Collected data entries
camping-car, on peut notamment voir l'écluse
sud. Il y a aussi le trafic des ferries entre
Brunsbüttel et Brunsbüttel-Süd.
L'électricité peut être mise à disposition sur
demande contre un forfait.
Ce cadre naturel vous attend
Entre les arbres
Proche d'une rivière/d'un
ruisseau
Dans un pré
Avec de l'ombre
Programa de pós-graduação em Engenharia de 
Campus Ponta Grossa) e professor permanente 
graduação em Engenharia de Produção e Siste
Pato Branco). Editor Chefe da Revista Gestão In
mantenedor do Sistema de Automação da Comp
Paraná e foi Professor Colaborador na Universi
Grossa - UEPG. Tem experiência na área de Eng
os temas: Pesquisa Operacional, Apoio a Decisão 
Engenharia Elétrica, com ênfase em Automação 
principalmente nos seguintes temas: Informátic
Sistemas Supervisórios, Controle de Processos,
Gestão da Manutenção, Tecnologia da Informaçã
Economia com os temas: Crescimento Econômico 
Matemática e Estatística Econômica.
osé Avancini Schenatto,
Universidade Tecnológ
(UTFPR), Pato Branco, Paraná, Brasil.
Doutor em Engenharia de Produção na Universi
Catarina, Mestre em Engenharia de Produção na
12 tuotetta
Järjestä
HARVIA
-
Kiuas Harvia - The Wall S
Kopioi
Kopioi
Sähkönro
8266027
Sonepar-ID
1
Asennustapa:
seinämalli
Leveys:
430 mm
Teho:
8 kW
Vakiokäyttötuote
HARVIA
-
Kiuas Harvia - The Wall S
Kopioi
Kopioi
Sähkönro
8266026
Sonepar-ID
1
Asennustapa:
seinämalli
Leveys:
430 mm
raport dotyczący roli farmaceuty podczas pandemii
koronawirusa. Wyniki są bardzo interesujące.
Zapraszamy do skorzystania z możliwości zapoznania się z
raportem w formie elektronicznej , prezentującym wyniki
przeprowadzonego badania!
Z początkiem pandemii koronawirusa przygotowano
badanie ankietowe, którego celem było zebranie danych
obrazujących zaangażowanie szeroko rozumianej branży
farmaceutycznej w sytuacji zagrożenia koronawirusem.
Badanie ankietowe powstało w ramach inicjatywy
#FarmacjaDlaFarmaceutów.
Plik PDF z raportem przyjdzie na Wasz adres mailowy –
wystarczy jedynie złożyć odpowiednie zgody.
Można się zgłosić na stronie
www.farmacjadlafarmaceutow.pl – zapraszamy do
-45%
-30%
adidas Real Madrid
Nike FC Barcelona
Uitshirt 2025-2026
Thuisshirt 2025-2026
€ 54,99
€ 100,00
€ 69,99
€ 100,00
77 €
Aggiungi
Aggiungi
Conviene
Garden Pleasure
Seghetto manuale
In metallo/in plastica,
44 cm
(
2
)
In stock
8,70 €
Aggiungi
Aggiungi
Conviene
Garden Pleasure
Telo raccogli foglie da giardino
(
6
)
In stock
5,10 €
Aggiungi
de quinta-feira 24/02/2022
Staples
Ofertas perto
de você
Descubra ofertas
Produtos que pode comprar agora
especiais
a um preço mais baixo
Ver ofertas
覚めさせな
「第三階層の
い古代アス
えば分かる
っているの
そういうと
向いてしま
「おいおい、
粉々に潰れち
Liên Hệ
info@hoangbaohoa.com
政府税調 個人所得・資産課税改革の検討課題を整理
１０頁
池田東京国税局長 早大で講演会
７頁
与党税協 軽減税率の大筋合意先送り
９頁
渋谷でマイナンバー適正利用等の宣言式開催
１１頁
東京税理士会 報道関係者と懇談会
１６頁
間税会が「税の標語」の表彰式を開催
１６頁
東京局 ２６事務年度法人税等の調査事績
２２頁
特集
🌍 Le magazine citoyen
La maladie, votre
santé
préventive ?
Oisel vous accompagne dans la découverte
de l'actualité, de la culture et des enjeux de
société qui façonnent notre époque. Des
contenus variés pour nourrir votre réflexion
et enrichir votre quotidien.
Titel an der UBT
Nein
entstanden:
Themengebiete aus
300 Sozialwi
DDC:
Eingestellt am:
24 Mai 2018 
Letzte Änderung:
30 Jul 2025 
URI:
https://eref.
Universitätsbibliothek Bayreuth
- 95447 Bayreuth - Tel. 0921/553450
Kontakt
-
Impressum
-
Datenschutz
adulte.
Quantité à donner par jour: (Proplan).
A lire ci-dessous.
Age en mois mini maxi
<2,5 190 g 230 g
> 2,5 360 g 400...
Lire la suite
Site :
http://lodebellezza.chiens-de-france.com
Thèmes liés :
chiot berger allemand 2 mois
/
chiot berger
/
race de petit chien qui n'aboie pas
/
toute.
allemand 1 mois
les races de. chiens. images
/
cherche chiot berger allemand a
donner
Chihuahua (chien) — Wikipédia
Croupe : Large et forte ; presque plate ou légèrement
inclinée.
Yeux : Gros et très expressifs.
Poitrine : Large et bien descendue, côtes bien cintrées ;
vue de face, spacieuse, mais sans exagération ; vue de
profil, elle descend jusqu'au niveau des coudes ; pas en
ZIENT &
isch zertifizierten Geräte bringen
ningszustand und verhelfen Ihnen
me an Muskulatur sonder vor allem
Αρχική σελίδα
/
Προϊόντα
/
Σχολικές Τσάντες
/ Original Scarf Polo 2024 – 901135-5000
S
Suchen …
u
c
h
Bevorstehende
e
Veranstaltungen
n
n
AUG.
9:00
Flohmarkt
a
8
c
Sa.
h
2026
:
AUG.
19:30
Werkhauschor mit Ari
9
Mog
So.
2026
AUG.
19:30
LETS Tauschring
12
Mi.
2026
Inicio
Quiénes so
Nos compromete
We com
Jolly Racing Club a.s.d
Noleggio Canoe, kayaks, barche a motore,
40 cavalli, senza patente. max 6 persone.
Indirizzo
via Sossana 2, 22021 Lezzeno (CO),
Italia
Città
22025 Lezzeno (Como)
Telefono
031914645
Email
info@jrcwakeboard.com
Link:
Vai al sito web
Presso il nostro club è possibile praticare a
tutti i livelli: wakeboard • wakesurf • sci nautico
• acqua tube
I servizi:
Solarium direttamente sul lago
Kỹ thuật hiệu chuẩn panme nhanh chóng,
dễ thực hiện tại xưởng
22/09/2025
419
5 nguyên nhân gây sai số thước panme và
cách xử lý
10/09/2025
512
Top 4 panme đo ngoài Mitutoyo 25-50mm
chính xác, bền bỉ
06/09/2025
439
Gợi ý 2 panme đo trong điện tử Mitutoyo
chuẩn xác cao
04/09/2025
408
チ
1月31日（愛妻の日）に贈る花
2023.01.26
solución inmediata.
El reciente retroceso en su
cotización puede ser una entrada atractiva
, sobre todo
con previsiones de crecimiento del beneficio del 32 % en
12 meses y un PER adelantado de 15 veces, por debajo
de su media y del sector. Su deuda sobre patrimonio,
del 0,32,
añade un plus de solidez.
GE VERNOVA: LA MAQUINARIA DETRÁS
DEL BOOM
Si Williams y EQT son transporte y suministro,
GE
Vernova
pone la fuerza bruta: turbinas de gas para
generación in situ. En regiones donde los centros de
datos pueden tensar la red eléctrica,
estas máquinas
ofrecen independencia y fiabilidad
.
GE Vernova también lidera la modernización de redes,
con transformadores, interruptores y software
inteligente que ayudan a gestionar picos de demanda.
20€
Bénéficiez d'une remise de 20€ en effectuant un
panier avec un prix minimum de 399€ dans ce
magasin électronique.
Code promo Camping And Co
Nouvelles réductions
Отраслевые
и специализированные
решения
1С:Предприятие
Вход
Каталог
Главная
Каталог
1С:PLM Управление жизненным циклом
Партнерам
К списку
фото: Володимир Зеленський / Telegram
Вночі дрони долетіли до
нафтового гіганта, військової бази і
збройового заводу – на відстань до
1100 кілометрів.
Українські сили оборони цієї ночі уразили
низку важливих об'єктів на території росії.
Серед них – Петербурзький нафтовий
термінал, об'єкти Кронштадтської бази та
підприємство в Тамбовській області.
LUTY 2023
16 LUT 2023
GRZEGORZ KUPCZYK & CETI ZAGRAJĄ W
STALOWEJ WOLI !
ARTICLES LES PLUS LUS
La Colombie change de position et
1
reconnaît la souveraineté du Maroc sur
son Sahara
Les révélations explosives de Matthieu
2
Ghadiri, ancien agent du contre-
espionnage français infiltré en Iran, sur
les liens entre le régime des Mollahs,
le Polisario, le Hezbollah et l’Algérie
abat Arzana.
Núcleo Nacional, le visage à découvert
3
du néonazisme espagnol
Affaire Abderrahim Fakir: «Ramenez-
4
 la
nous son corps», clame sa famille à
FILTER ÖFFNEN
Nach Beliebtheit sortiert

**EXERCISE PROMPT:** Extract every line above containing the word "Mitutoyo".

**PROBLEM SOLUTION:**
Top 4 panme đo ngoài Mitutoyo 25-50mm
Gợi ý 2 panme đo trong điện tử Mitutoyo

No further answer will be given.